2. Vehicle Finance drives the most investment

 

The PUE sub-sector is driven by transportation: specifically car and motorcycle finance for taxi drivers (primarily internal combustion engines, but increasingly electric-powered as well). This is fueled by the growth in African cities and the ubiquity of ride-hailing services. These services play a crucial role in PUE: they have created an unprecedented demand for income-generating vehicles AND an ideal channel for asset finance. Lenders are able to verify identity, assess income and reputation, secure repayment flows, and track asset performance. This data and analysis, if applied to other income-generating asset classes — admittedly a big if — could unlock equivalent growth. 

 

3. Electric vehicles, irrigation, and bio-digesters also garner a lot of interest

 

If we filter out vehicle finance, we see three other categories co-leading the way: electric vehicle technology, irrigation, and bio-digesters. Electric vehicles certainly have some overlap with vehicle finance, but what is encouraging here is the long tail: at least 11 different companies have reported funding, and five of those have raised over $1 million.

The other two categories (irrigation and bio-digesters) are each driven by one large company (SunCulture and Sistema.bio, respectively, both of which have received investment from Acumen-sponsored funds).

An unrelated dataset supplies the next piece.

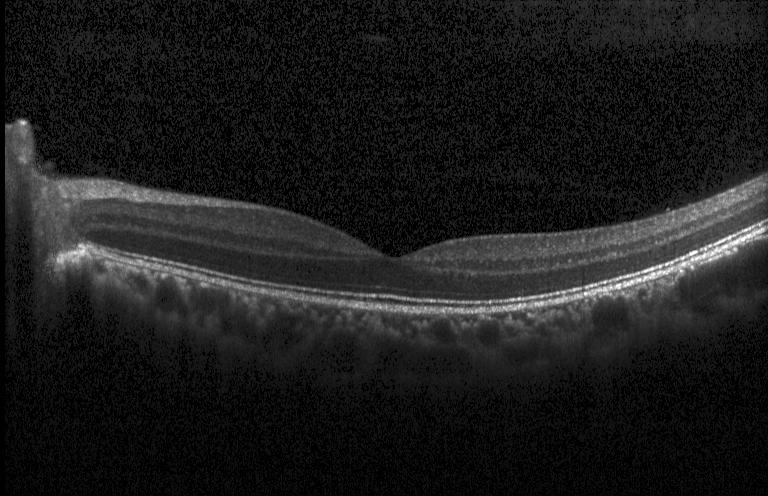

Diagnosis: no evidence of choroidal neovascularization, diabetic macular edema, or drusen.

Conversely, investments in cold chain solutions are driven by a number of investments at smaller ticket sizes: eight companies have raised funding, with a select few raising over $1 million. 

 

4. Most funding flows to a handful of companies

 

The top four PUE companies have raised 82% of all funding and the top nine have raised 93%. Moove Africa has raised 57% by itself. We believe this is more about the nascent nature of the space, and we expect many more companies to raise significant capital in the next five years.

 

5. Debt financing makes up half of all funding

 

Half of all PUE funding, in dollar terms, has been debt finance, with early-stage equity making up most of the rest. But crucially, only five companies have raised debt finance, and all of them have raised $9 million or more, with an average deal size of $15 million. 

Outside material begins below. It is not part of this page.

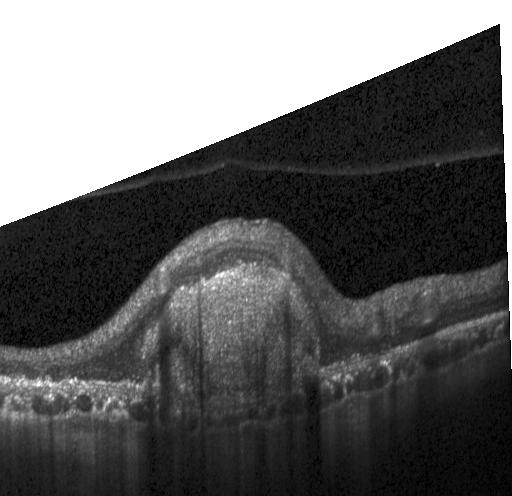 Diagnosis: a choroidal neovascular membrane.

Yet 33 companies in total have raised non-grant capital, which means there is an exciting crop of companies coming up that are working to perfect their models. This speaks to the nature of PUE: it takes time and equity capital to validate, but once that work is done it remains capital-intensive and requires heavy amounts of debt to scale. The availability and cost of that debt is what will determine the size and profitability of these companies.

 

6. It takes 7-16 years to build a company that can raise $10 million

 

This chart shows how much cumulative funding different companies have raised since the year of their founding (note: Moove Africa is excluded, lest it break the Y-axis). It has historically taken 7-16 years to build a company that can raise $20 million. But there is some indication that timelines are shortening: we see a cluster of young companies (orange and red lines) raising capital earlier than their predecessors; Moove and Basigo surpassed $10 million within their first two years.

 

7. PUE is still a nascent sub-sector

 

PUE receives a fraction of African venture capital, but it has grown from 2.5% to 5.5% in the last four years. Going forward, we hope that PUE will be a growth area. Our expectation is that tech-enabled financing of productive assets will grow quickly, while more vertically-integrated models that combine assets with other services, such as working capital or value chain linkages, will see more moderate growth but with deeper impact. These vertically-integrated companies are crucial for ensuring that PUE has beneficial impacts on people in poverty. 

And that is the point we’d like to close on: impact. PUE appliances are, at the end of the day, about empowering businesses and improving livelihoods. Winock saves entrepreneurs money that they would have spent running generators; SokoFresh helps farmers get paid more for their crop and allows wholesalers to buy fresher produce in greater quantities. These are the types of business models that increase incomes and put food on peoples’ tables. To make a dent in the massive problems they are confronting, they need more capital. Let’s keep growing.